Même s’il n’est pas aisé de faire une épure nette du « deal », pour emprunter le mot de Cheikh Yérim Seck, l’analyste peut se convaincre que l’arrangement au sommet entre les Présidents Sall et Seck, accouchera d’une dévolution peu ou prou démocratique du Pouvoir. Car, dans le Sénégal farouchement attaché à ses acquis démocratiques et fermement cabré sur ses avancées politiques, les combinaisons, les collusions et les échafaudages devront être impérativement validés par le suffrage universel. Donc le corps électoral.

Au chapitre des explications du rapprochement spectaculaire entre les deux leaders longtemps opposés, les intermédiations religieuses et l’implication des « intelligences » sont mises en avant. Les « intelligences » étant un euphémisme qui, à la fois, désigne et cache des puissances extérieures, en général, et la France, en particulier. L’objectif joliment avoué est la stabilité du Sénégal. L’agenda évidemment non avouable est triple : effacer le futur de Khalifa Sall, enfouir le devenir de Karim Wade et casser le destin d’Ousmane Sonko. Moralité : les gladiateurs (sans pitié) sont dans l’arène politique. Les enfants de chœur sont, eux, sur la touche ou expédiés au presbytère.  

En attendant l’ultime étape, constatons que le Président Macky Sall a bien joué sa partition à travers un remaniement ministériel savamment émaillé de purges et de promotions. Tous ceux qui, par leurs ambitions légitimes ou leurs envergures réelles, peuvent gêner ou altérer la manœuvre, ont été écartés du gouvernement. Non seulement écartés mais, aussi, épiés. Par conséquent, les Amadou Ba, Aly Ngouille Ndiaye, Matar Cissé ont intérêt à se tenir à carreaux. En effet, la nomination du Robespierre de la CREI (Antoine-Félix Abdoulaye Diome) au Ministère de l’Intérieur ne découle pas du hasard. Elle est illustrative de l’épée de Damoclès judiciaire au-dessus de quelques têtes.

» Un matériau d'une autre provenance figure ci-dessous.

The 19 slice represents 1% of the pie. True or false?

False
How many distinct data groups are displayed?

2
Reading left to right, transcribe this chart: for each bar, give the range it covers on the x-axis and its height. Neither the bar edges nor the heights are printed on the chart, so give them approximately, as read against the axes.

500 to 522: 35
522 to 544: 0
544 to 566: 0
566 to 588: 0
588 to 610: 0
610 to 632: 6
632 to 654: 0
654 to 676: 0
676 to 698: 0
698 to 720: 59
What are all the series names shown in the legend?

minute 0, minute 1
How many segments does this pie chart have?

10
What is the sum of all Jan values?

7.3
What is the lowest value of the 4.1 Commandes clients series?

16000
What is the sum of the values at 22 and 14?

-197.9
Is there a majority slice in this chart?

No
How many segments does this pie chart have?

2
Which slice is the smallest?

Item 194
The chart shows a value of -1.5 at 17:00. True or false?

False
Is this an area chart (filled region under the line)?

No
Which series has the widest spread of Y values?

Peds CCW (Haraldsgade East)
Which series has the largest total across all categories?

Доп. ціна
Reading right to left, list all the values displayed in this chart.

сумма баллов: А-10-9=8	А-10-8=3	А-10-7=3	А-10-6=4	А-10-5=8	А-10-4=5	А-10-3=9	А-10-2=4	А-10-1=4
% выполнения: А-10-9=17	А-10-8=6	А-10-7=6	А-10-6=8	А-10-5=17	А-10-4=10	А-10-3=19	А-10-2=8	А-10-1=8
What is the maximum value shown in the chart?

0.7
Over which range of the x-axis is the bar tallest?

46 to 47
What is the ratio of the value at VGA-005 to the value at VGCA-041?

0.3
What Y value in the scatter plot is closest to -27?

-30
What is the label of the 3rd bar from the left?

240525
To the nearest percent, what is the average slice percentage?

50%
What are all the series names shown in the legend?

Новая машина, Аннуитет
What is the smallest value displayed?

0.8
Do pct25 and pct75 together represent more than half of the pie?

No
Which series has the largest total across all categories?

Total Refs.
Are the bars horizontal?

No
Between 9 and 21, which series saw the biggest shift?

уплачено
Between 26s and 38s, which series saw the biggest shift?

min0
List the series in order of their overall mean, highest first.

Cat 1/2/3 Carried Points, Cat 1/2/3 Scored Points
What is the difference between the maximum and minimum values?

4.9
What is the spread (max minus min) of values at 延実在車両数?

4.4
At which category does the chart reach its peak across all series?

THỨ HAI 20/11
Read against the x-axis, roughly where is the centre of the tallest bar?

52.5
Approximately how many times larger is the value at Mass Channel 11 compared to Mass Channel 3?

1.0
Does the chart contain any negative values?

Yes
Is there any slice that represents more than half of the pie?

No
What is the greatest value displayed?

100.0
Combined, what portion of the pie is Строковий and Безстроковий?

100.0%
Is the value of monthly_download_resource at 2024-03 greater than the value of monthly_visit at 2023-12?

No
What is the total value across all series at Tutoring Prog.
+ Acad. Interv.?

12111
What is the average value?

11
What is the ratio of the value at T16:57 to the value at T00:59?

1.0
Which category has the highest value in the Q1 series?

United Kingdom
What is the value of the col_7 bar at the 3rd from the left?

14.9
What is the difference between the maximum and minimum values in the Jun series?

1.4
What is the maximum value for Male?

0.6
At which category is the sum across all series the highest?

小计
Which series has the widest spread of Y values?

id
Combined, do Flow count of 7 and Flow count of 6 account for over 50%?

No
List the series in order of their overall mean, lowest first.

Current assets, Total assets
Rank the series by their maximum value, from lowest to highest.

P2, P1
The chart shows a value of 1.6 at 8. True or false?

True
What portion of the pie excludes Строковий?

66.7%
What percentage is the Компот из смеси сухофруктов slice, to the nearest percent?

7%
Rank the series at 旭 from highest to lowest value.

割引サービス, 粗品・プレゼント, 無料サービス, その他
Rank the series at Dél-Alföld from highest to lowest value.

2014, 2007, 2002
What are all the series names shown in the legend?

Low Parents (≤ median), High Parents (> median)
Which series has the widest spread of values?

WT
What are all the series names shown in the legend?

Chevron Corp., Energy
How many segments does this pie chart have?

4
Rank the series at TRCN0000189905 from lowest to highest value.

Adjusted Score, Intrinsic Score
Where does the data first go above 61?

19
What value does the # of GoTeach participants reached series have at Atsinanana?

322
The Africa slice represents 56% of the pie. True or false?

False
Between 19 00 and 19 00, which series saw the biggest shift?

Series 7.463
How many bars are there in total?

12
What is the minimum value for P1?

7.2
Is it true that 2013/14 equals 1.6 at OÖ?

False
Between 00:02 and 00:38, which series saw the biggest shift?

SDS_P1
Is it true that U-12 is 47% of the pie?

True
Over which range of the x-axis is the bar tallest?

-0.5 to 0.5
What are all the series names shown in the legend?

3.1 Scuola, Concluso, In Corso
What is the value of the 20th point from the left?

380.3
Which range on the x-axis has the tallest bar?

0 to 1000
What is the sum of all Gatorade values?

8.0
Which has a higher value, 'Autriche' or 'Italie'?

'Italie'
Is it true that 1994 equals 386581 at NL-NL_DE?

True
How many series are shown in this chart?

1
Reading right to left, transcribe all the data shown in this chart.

La plus malheureuse des suppliciés de la Toussaint est évidemment Aminata Mimi Touré. La Jeanne d’Arc de la traque des biens mal acquis a fait le boulot. Un boulot applaudi, au départ, puis maudit, à l’arrivée. Aujourd’hui, elle est abandonnée, seule, face à un destin incertain, une somme d’animosités certaines et une haie de haines…recuites et requinquées.